Sergey's grandparents were great. Sergey's grandmother was especially amusing. She was as equally enthusiastic in communicating with us in English as she was in seeing her grandson. I guess Sergey felt a little funny about this and I found his reactions ("Babushka!") really, really funny. It was like what I expected non-Asian grandmothers to be like. They really were wonderful people, trying to make our stay as good as possible. They took good care of Marge when she was sick and stayed in bed all day, fed us, did our laundry, woke up at 430 so they could drive us to the airport when we flew to Warsaw, and so many other things.

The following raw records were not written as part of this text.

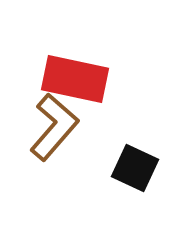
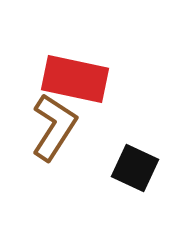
brown L-shape: rotated 8 degrees counterclockwise
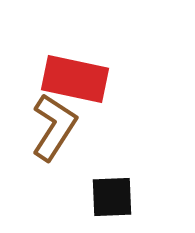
black square: moved 23 px left, 29 px down; rotated 27 degrees counterclockwise
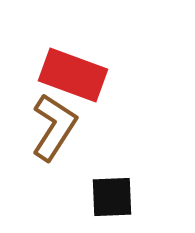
red rectangle: moved 2 px left, 4 px up; rotated 8 degrees clockwise
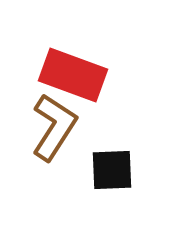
black square: moved 27 px up
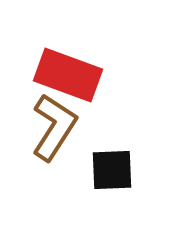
red rectangle: moved 5 px left
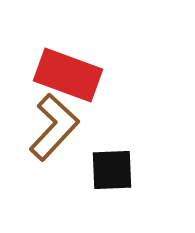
brown L-shape: rotated 10 degrees clockwise
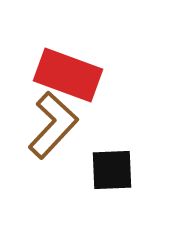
brown L-shape: moved 1 px left, 2 px up
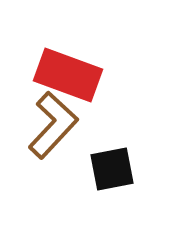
black square: moved 1 px up; rotated 9 degrees counterclockwise
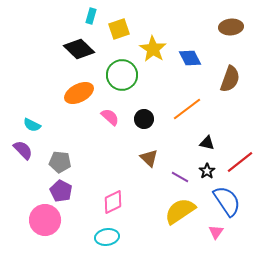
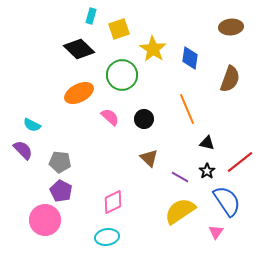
blue diamond: rotated 35 degrees clockwise
orange line: rotated 76 degrees counterclockwise
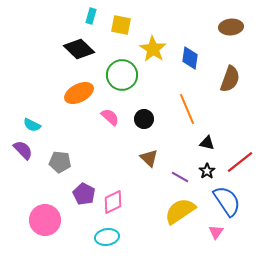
yellow square: moved 2 px right, 4 px up; rotated 30 degrees clockwise
purple pentagon: moved 23 px right, 3 px down
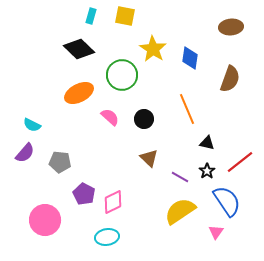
yellow square: moved 4 px right, 9 px up
purple semicircle: moved 2 px right, 3 px down; rotated 85 degrees clockwise
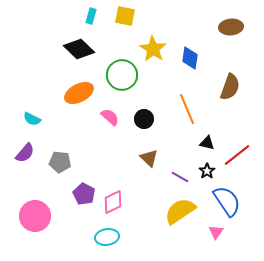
brown semicircle: moved 8 px down
cyan semicircle: moved 6 px up
red line: moved 3 px left, 7 px up
pink circle: moved 10 px left, 4 px up
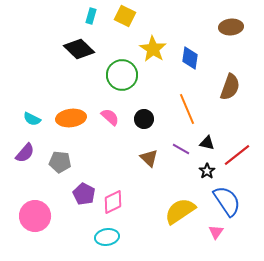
yellow square: rotated 15 degrees clockwise
orange ellipse: moved 8 px left, 25 px down; rotated 20 degrees clockwise
purple line: moved 1 px right, 28 px up
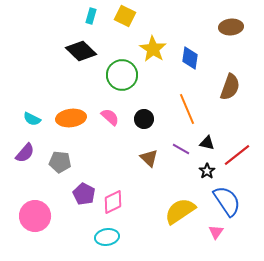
black diamond: moved 2 px right, 2 px down
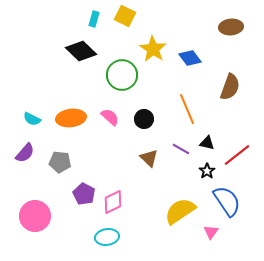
cyan rectangle: moved 3 px right, 3 px down
blue diamond: rotated 45 degrees counterclockwise
pink triangle: moved 5 px left
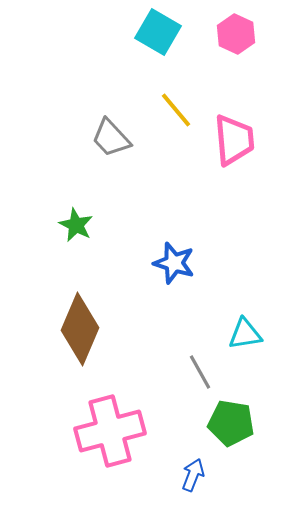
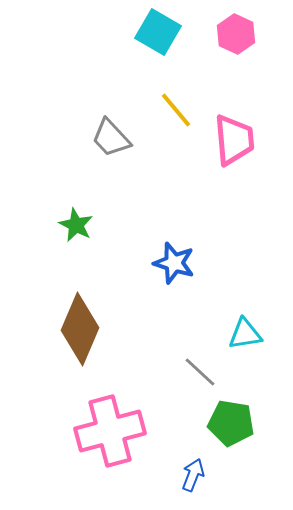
gray line: rotated 18 degrees counterclockwise
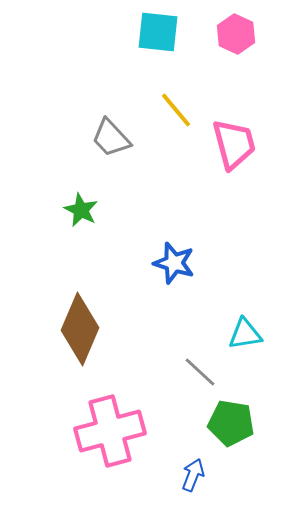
cyan square: rotated 24 degrees counterclockwise
pink trapezoid: moved 4 px down; rotated 10 degrees counterclockwise
green star: moved 5 px right, 15 px up
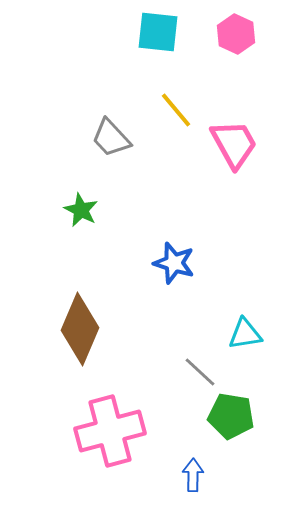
pink trapezoid: rotated 14 degrees counterclockwise
green pentagon: moved 7 px up
blue arrow: rotated 20 degrees counterclockwise
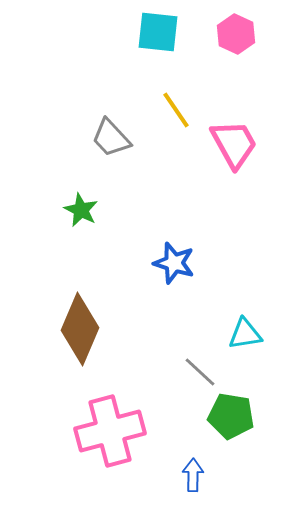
yellow line: rotated 6 degrees clockwise
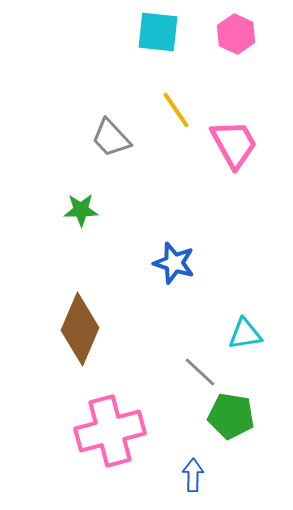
green star: rotated 28 degrees counterclockwise
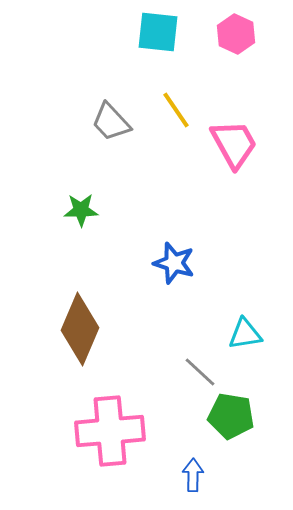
gray trapezoid: moved 16 px up
pink cross: rotated 10 degrees clockwise
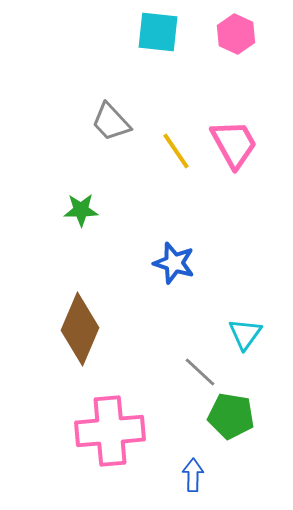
yellow line: moved 41 px down
cyan triangle: rotated 45 degrees counterclockwise
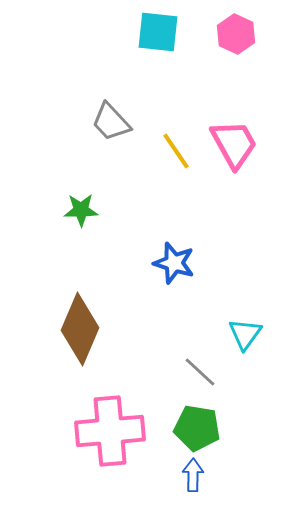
green pentagon: moved 34 px left, 12 px down
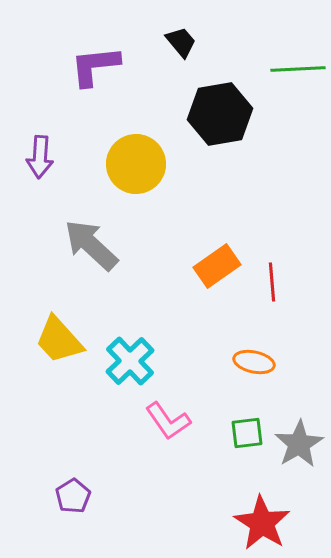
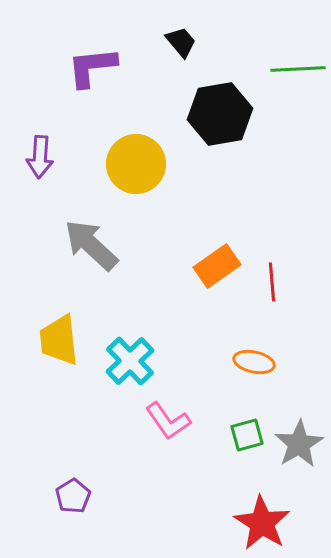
purple L-shape: moved 3 px left, 1 px down
yellow trapezoid: rotated 36 degrees clockwise
green square: moved 2 px down; rotated 8 degrees counterclockwise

Speaking of the grandparents they had a giant (but still spoon-sized) Nazi trophy spoon from the war that Sergey ate soup from. We saw the same spoon on display in the war museum that we walked a billion steps up to. Paul's friend who worked in the museum told him that there was a corner dedicated to Paul's grandfather and so we tried to find it but failed. It was too bad that the plaques and signs in the museum were all in Russian or Ukrainian because I would really like to be able to read them. Outside there was a little display of military equipment and for a couple of hryvnias we could go inside some helicopter that Sergey and Luke were very excited about. We had already looked at tanks and airplanes in Moscow though.
In our last evening in Kiev Sergey's grandparents asked us if we would like wine. We drank sweet wine in small glasses and toasted to Sergey's grandparents for their hospitality. They proposed a toast to the four of us travelers, that we will always keep in touch, even when we are in different parts of the world, and beware if one of us run off... My closest friends from four years and eight months in Waterloo, the last four months, working on ECE427, playing badminton on Wednesdays and Fridays, talking until sunrise, playing Munchkin and Risk, everything converged in the moment I raised the glass and downed the wine. I am now sitting on the flight to Vancouver, having said goodbye to my friends and to Ontario, soon I will bid Canada farewell, and I sincerely hope that we will keep the promise because these people have made my time in Ontario memorable despite me being on a different stream and despite Luke being the only person in the group whom I knew for more than four months. It was only the first week of our trip but in my mind the goodbyes had already been said, in Kiev.